PIERRE EMMANUEL

JacobÉditions du Seuil, 1970

Au fort de la nuit Jacob se leva car il sentait une Puissance approcher.
Il se tira lourdement de sa vase il se désembourba de son âme
Un péché d’énorme fatigue une boue de plomb lui collait dessus
Une angoisse l’écœurait d’être en vie.
Cette mort molle qu’il faut hisser puis contraindre à se tenir debout
Moi qui se somme d’être un rocher et sitôt droit n’est qu’une chute
      d’entrailles
Tel est l’homme devant l’exigence de Dieu et le fardeau d’en être aimé.

Quand Dieu est si près que l’homme ne peut fuir il peut toujours tomber
     dans son puits
Mais tout au fond il est horriblement acculé par les appels venant de la
    margelle
Et sa stupeur lui devient un enfer quand il s’y entend traquer par son
     nom.
Cousu serré dans son sac à mensonges lesté du poids de ses moindres
     mots
Chu de lui-même au plus épais de son trou qui se referme indifférent à
      mesure
Il se réveille étale et sans borne sur une île d’oubli douloureux

                         Jacob, « Au fort de la nuit »

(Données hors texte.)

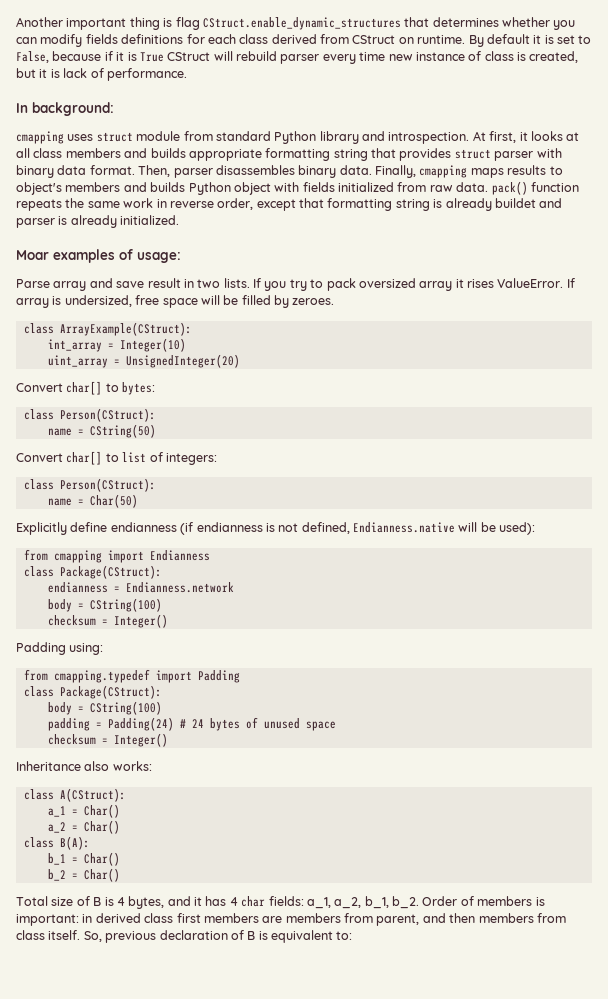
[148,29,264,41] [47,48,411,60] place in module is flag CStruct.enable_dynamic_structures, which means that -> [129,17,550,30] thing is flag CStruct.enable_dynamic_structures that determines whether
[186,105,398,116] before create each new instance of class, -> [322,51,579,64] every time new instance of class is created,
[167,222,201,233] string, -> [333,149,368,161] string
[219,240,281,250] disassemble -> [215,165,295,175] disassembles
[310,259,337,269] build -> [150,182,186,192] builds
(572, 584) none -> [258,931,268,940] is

     « Jacob fait seuil dans l’œuvre de Pierre Emmanuel : il y a un avant, il y a un après, [comme au reste il y a un avant le combat de Jacob et un après dans le livre, où chacun est invité à se retrouver dans le personnage du patriarche. Jacob] est en effet l’expression et l’issue d’une crise douloureuse — « Durant des années, je souffris à tel point […] que je cessai d’écrire en poésie », (La vie terrestre, Paris, Le Seuil, 1976, p. 31) —, que l’auteur appelle "l’ambiguïté esthétique" (ibid., p. 36), ouverte en 1960-1961 par l’écriture d’Évangéliaire. [...]
     Le travail sur la figure de Jacob, l’une des plus ambiguës de la Bible, a permis à Pierre Emmanuel de trouver un chemin, de découvrir un raisonnement en accédant — et d’accéder — à une autre relation au langage, permettant une parole symbolique, c’est-à-dire une parole qui toujours simultanément incarne et pointe vers un au-delà d’elle-même : "Verbe Visage", premier poème de la partie "La Sainte Face" dans Jacob, est ainsi placé au centre de l'œuvre pour dire et le paroxysme et la résolution de la crise.
     Le fruit en sera un style autre, remarqué par la critique. Hubert Juin notait, dans une étude rétrospective de toute l’œuvre, à la mort du poète : "Ici — il s’agit de Jacob — Pierre Emmanuel use d’une voix plus hermétique, d’après ses juges. En fait, il recrée une poésie oubliée dans nos domaines : une poésie métaphysique où il est question des replis du temps, de l’être et du salut. […] Puis vint la grande période de création poétique" ("Un rhétoricien hanté", in Le Monde, 25 septembre 1984). »

Anne-Sophie Constant, notice de Jacob, Œuvres poétiques complètes, t. 2, L’Âge d’Homme, 2003, p. 1261-1265.